The case has generated renewed scrutiny because it is cited in a $40 million lawsuit against Northwestern, Protess, and his private investigator Paul Ciolino. In this lawsuit, attorneys for a man named Alstory Simon claim their client was coerced in 1999 into confessing to a 1982 double murder he did not commit as part of what the lawyers claim was a scam by Protess at Northwestern to exonerate the real killer, Anthony Porter. The exoneration of Porter led to the moratorium of the death penalty, a long-coveted goal of the wrongful conviction movement.
Here’s what Savini said about the case:
Protess was the spark, says Dave Savini, a WMAQ investigative reporter who covered the [Ford Heights Four] story. People like us and Eric Zorn kept the flame burning by doing our jobs," says Savini. "That created a sense of public pressure, and the guys eventually got out [of prison].”
One particularly troubling accusation cited in the lawsuit against Protess and Northwestern centers on a key witness in the Ford Heights Four case, Charles McCraney, who never deviated from his claim that the offenders originally convicted of the murders were guilty.
According to Simon’s attorneys, McCraney made accusations that Protess attempted to bribe McCraney into changing his statements, even offering sex with one of the Northwestern students if he would change his story, according to the lawsuit by Simon’s lawyers.
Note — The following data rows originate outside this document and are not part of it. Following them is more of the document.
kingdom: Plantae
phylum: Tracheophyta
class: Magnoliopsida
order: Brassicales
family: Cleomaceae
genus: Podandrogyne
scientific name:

For some reason, McCraney’s troubling accusations never found their way into Savini’s reporting, just as Murphy’s long record of awards and praise never found their way into his story about allegations of misconduct against her.
In the meantime, a host of other allegations against Protess and Northwestern have come to light, so many that Protess was eventually fired from his position at the university, at which time the school issued a statement that Protess had lied about his investigations. Apparently, in all the years Protess was getting widespread coverage in Chicago’s media, including coverage from Savini, evidence of such wrongdoing never surfaced.
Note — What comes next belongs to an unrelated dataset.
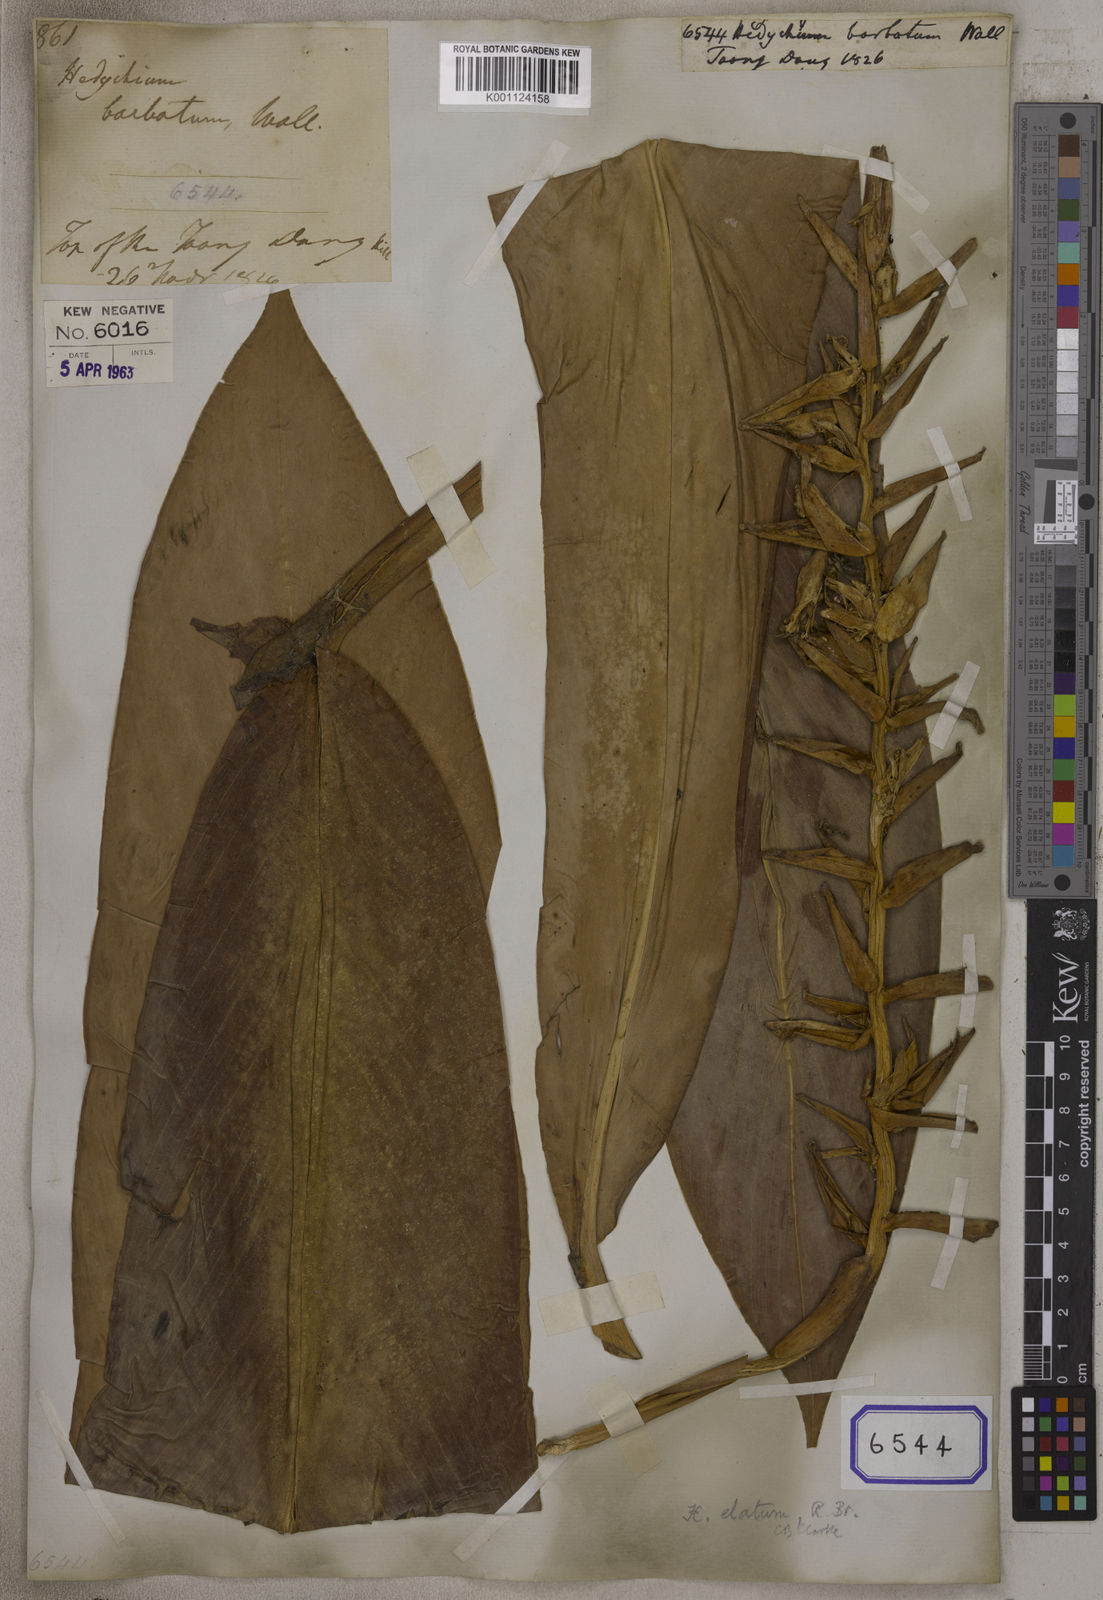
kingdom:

For some reason, Savini obviously doesn’t feel a need to take a second look at those “flames” he kept burning from Protess and the “public pressure” he created. There is no sign that Savini is waiting outside Protess’ home with his camera crew attempting to have Protess explain his conduct at Northwestern. There is no sign Savini is following Northwestern University officials, either, insisting that they comment on the misconduct allegations against Protess.
As it is, the unfolding evidence of misconduct against Protess at Northwestern begs a terrifying question: How many wrongful conviction cases are wrong? How many killers have been set free on the public by corruption within the wrongful conviction movement, and what role did journalists play in it?
Rest assured that Dave Savini will not be the reporter to ask these questions. Apparently, he’s a little preoccupied with a case in which a patrol officer was dragged under a vehicle and almost killed to be bothered reviewing exonerations of vicious killers.
The fact that Savini will not even respond to requests for an interview about this case and his working with Protess, as well as his biased coverage of Murphy speaks volumes: Savini can dish it out, but he sure can’t take it.
The corruption within Chicago’s activist media is slowly coming out, and the early signs are that it is as crooked as any allegation made against the Chicago Police.